■ PROBLEM DESCRIPTION
Could you copy out all of the records below exactly, leaving out every picture?

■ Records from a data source
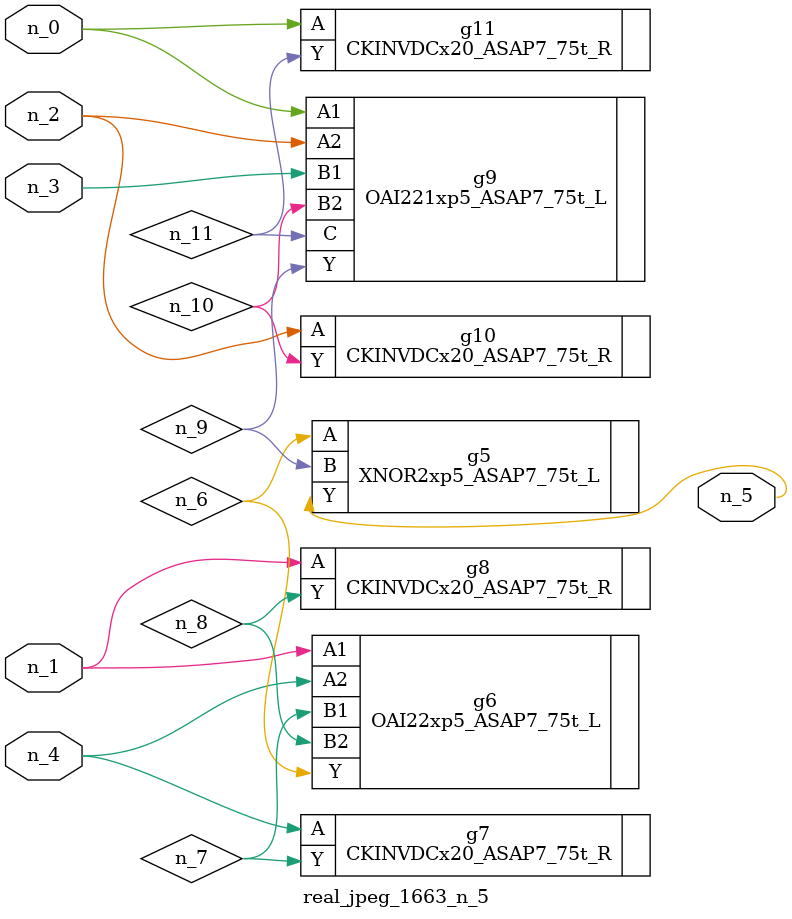
<source format=v>
module real_jpeg_1663_n_5 (n_4, n_0, n_1, n_2, n_3, n_5);

input n_4;
input n_0;
input n_1;
input n_2;
input n_3;

output n_5;

wire n_8;
wire n_11;
wire n_6;
wire n_7;
wire n_10;
wire n_9;

OAI221xp5_ASAP7_75t_L g9 ( 
.A1(n_0),
.A2(n_2),
.B1(n_3),
.B2(n_10),
.C(n_11),
.Y(n_9)
);

CKINVDCx20_ASAP7_75t_R g11 ( 
.A(n_0),
.Y(n_11)
);

OAI22xp5_ASAP7_75t_L g6 ( 
.A1(n_1),
.A2(n_4),
.B1(n_7),
.B2(n_8),
.Y(n_6)
);

CKINVDCx20_ASAP7_75t_R g8 ( 
.A(n_1),
.Y(n_8)
);

CKINVDCx20_ASAP7_75t_R g10 ( 
.A(n_2),
.Y(n_10)
);

CKINVDCx20_ASAP7_75t_R g7 ( 
.A(n_4),
.Y(n_7)
);

XNOR2xp5_ASAP7_75t_L g5 ( 
.A(n_6),
.B(n_9),
.Y(n_5)
);


endmodule
</source>
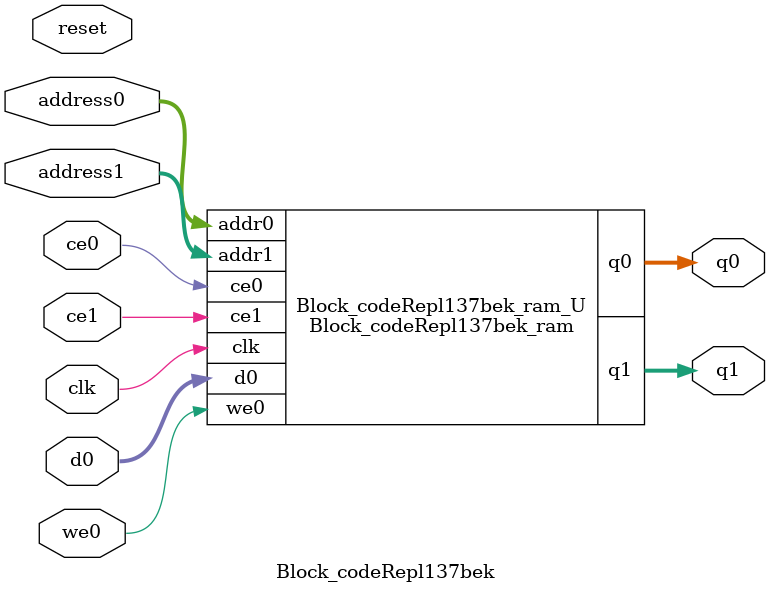
<source format=v>
`timescale 1 ns / 1 ps
module Block_codeRepl137bek_ram (addr0, ce0, d0, we0, q0, addr1, ce1, q1,  clk);

parameter DWIDTH = 5;
parameter AWIDTH = 18;
parameter MEM_SIZE = 204800;

input[AWIDTH-1:0] addr0;
input ce0;
input[DWIDTH-1:0] d0;
input we0;
output reg[DWIDTH-1:0] q0;
input[AWIDTH-1:0] addr1;
input ce1;
output reg[DWIDTH-1:0] q1;
input clk;

(* ram_style = "block" *)reg [DWIDTH-1:0] ram[0:MEM_SIZE-1];




always @(posedge clk)  
begin 
    if (ce0) begin
        if (we0) 
            ram[addr0] <= d0; 
        q0 <= ram[addr0];
    end
end


always @(posedge clk)  
begin 
    if (ce1) begin
        q1 <= ram[addr1];
    end
end


endmodule

`timescale 1 ns / 1 ps
module Block_codeRepl137bek(
    reset,
    clk,
    address0,
    ce0,
    we0,
    d0,
    q0,
    address1,
    ce1,
    q1);

parameter DataWidth = 32'd5;
parameter AddressRange = 32'd204800;
parameter AddressWidth = 32'd18;
input reset;
input clk;
input[AddressWidth - 1:0] address0;
input ce0;
input we0;
input[DataWidth - 1:0] d0;
output[DataWidth - 1:0] q0;
input[AddressWidth - 1:0] address1;
input ce1;
output[DataWidth - 1:0] q1;



Block_codeRepl137bek_ram Block_codeRepl137bek_ram_U(
    .clk( clk ),
    .addr0( address0 ),
    .ce0( ce0 ),
    .we0( we0 ),
    .d0( d0 ),
    .q0( q0 ),
    .addr1( address1 ),
    .ce1( ce1 ),
    .q1( q1 ));

endmodule


</source>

■ SOLUTION
<source format=v>
module real_jpeg_1663_n_5 (n_4, n_0, n_1, n_2, n_3, n_5);

input n_4;
input n_0;
input n_1;
input n_2;
input n_3;

output n_5;

wire n_8;
wire n_11;
wire n_6;
wire n_7;
wire n_10;
wire n_9;

OAI221xp5_ASAP7_75t_L g9 ( 
.A1(n_0),
.A2(n_2),
.B1(n_3),
.B2(n_10),
.C(n_11),
.Y(n_9)
);

CKINVDCx20_ASAP7_75t_R g11 ( 
.A(n_0),
.Y(n_11)
);

OAI22xp5_ASAP7_75t_L g6 ( 
.A1(n_1),
.A2(n_4),
.B1(n_7),
.B2(n_8),
.Y(n_6)
);

CKINVDCx20_ASAP7_75t_R g8 ( 
.A(n_1),
.Y(n_8)
);

CKINVDCx20_ASAP7_75t_R g10 ( 
.A(n_2),
.Y(n_10)
);

CKINVDCx20_ASAP7_75t_R g7 ( 
.A(n_4),
.Y(n_7)
);

XNOR2xp5_ASAP7_75t_L g5 ( 
.A(n_6),
.B(n_9),
.Y(n_5)
);


endmodule
</source>
<source format=v>
`timescale 1 ns / 1 ps
module Block_codeRepl137bek_ram (addr0, ce0, d0, we0, q0, addr1, ce1, q1,  clk);

parameter DWIDTH = 5;
parameter AWIDTH = 18;
parameter MEM_SIZE = 204800;

input[AWIDTH-1:0] addr0;
input ce0;
input[DWIDTH-1:0] d0;
input we0;
output reg[DWIDTH-1:0] q0;
input[AWIDTH-1:0] addr1;
input ce1;
output reg[DWIDTH-1:0] q1;
input clk;

(* ram_style = "block" *)reg [DWIDTH-1:0] ram[0:MEM_SIZE-1];




always @(posedge clk)  
begin 
    if (ce0) begin
        if (we0) 
            ram[addr0] <= d0; 
        q0 <= ram[addr0];
    end
end


always @(posedge clk)  
begin 
    if (ce1) begin
        q1 <= ram[addr1];
    end
end


endmodule

`timescale 1 ns / 1 ps
module Block_codeRepl137bek(
    reset,
    clk,
    address0,
    ce0,
    we0,
    d0,
    q0,
    address1,
    ce1,
    q1);

parameter DataWidth = 32'd5;
parameter AddressRange = 32'd204800;
parameter AddressWidth = 32'd18;
input reset;
input clk;
input[AddressWidth - 1:0] address0;
input ce0;
input we0;
input[DataWidth - 1:0] d0;
output[DataWidth - 1:0] q0;
input[AddressWidth - 1:0] address1;
input ce1;
output[DataWidth - 1:0] q1;



Block_codeRepl137bek_ram Block_codeRepl137bek_ram_U(
    .clk( clk ),
    .addr0( address0 ),
    .ce0( ce0 ),
    .we0( we0 ),
    .d0( d0 ),
    .q0( q0 ),
    .addr1( address1 ),
    .ce1( ce1 ),
    .q1( q1 ));

endmodule


</source>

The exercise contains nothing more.